黑布之下,凌一弦緊閉雙眼。
此時,在凌一弦的腦海中,肉牛的軀體已經不再是一個整體的存在。
它就像是一個可以被肆意拆解的模型一樣,只余下骨骼、筋絡和經脈,拼圖一樣懸掛在凌一弦的腦海之間。
如果有一種神奇的儀器,可以把凌一弦此刻腦海里浮現的圖景,和她正在分解的這半扇牛軀對比,觀眾們就會驚訝地發現,兩者居然分毫不差。
別說蒙住眼睛了,要實現這種程度的解體,凌一弦甚至都不需要動用聽力。
哺乳綱生物雖然進化出了許多不同的樹形分支,但是分屬于偶蹄目的家族成員,構造卻多半大同小異。
比起那些會分化出特殊器官或肢體的異獸來,眼前這半扇牛軀,簡單得宛如一道擺在奧賽冠軍面前的小學數學題。
凌一弦,她雖然既沒有武者認證,又沒有少年班的光環。可她曾在十萬大山之中,積累下了足足千戰的經驗。
這個數字,甚至比有的武者一輩子出戰的次數還要超出許多。
彈幕里,忽然匆匆劃過一句你們誰還記得“游刃有余”這個成語的出處
記憶碰上關鍵詞會自發啟動,觀眾們紛紛給出“啊”、“想起來了”、“真的好像啊”的回復。
“庖丁解牛”“和游刃有余”兩個詞,最早都出自于莊子。
在傳說之中,技藝高超的庖丁將整牛分解時,刀刃游走在骨骼的縫隙之間。他的動作輕松得好比起舞,落刀的聲音俱然符合音律。
觀眾們都曾讀過這則寓言。
但在凌一弦報幕上臺之前,沒有一人能夠想到,早已沉睡在歷史縫隙里的舊故事,今日竟然有幸在他們面前重現。
我從來沒想過,我有一天會看解牛看入神。
我更絕,我聽她解牛聽入神了。原來莊子大大沒有騙人,拆牛的時候,確實會有種特殊的韻律,感覺像是某種助眠的白噪音。
233333我錄下來了,準備今晚就聽它睡覺。
短刀在筋骨間肆意游淌,凌一弦所用的力度也恰到好處。
在攝像頭無法拍攝的牛肉內部,她的每一刀或輕或重,或疾或徐,不會浪費哪怕半寸的力氣。
在倒計時只剩四十五秒時,凌一弦已經用短刀將整扇牛肉都深深淺淺地切割了一遍。
三個鏡頭同時以不同角度直播,所有觀眾都能見到,牛肉上已經布滿了錯落有序的刀痕。
只是不知為何,它仍然以最開始那副完整的模樣,好端端地立在地上。
還剩四十三秒姐姐你不要蒙著眼,你對我們眨眨眼吧,我現在好緊張。
凌一弦想不到吧,有人可以在選秀節目里全程不跟觀眾互動噠
迎著滿場觀眾期待的眼神,凌一弦探出左手,閃電般從后腿的部分,抽出一根森白粗壯的大腿骨。

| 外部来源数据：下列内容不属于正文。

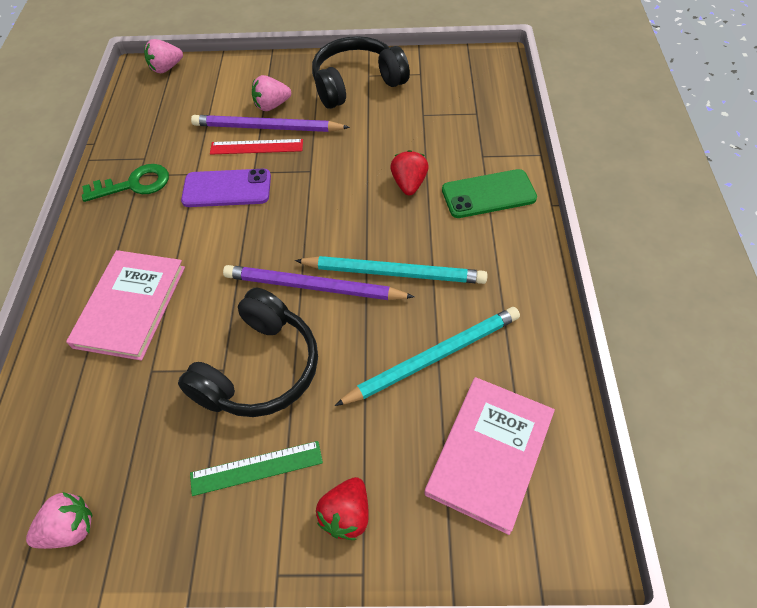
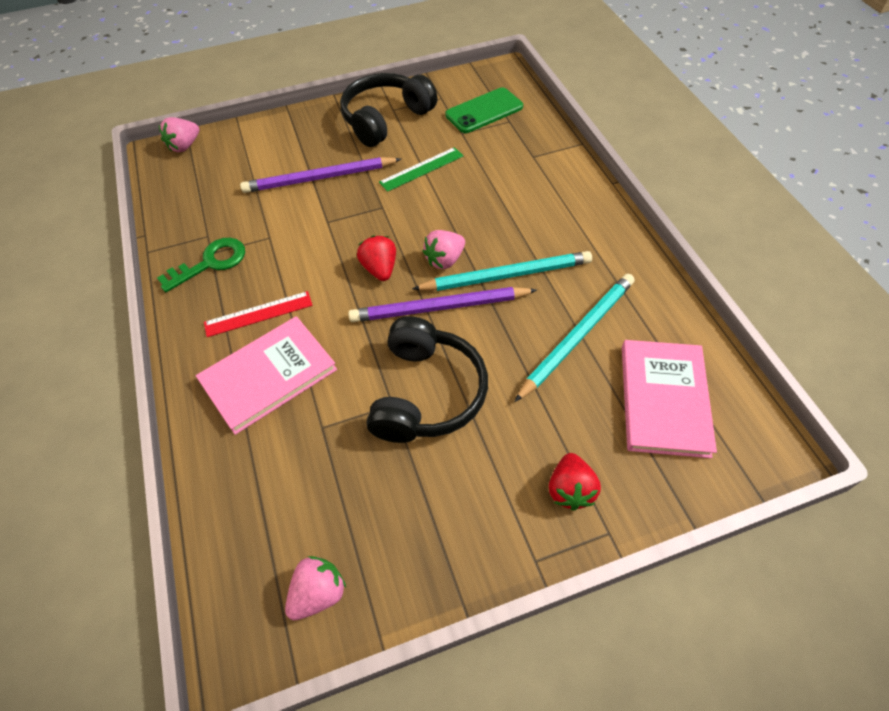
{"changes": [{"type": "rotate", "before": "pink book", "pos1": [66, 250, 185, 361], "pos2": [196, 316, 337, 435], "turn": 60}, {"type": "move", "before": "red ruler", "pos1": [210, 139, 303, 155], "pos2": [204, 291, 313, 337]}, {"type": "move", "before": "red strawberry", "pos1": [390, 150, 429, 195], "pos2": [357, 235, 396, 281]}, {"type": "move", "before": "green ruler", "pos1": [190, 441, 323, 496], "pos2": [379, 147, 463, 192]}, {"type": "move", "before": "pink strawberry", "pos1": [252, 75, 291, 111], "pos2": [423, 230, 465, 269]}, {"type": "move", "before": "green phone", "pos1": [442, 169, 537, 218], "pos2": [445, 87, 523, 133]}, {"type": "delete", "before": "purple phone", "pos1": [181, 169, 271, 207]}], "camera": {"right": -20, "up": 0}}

以這個動作為界,牛肩、牛膝、十三根肋骨和被剔得泛白的脊椎一塊塊清晰而完整的骨頭,全都經由凌一弦之手取出。
彈幕里,原本還有大神試圖對照著部位講解骨頭名稱。
可凌一弦的速度快到令人目不暇接,人類打字的速度遠遠跟不上,大家只好放棄。
倒計時走到最后三秒鐘時,纖細修長的手指捻出了最后一塊遠籽骨。
至此,半扇肉牛的骨骼全部從本體分離。
凌一弦膝蓋一托,面不改色地抱起剩下的部位,朝長案上輕輕一拋
天頂上,一道強光適時打下。緊接著,壓抑已久的洶涌驚叫,眨眼間就充斥了整座場廳。
被扔到案板上的牛肉,沿著凌一弦先前切割的刀痕齊齊散開了
而且在大屏幕上看起來,這些部位,清晰得簡直像是一整頭牛的側剖圖一樣
鬧鐘走完了最后一秒倒計時,發出清脆的鈴鈴聲響。
這不大的聲音完全被臺下沸騰的驚呼蓋過,隨即,一只掛著黑色綢帶的手伸來,漫不經心地關掉按鈕。
終于敢說話了之前氣都不敢喘一下
我也是我也是,啊啊啊啊啊姐姐太厲害了,這是我不花錢就能看到的內容嗎
太帥了太絕了太爆炸了,不知道說什么能顯示出我現在的激動。姐姐來拆我,正面拆
在節目組預備好水盆里洗干凈手,凌一弦慢吞吞地解下圍裙。
臺下,五個導師里有三個已經雙眼放光,剩下兩位專業人士,全都嚴肅地坐直了身體。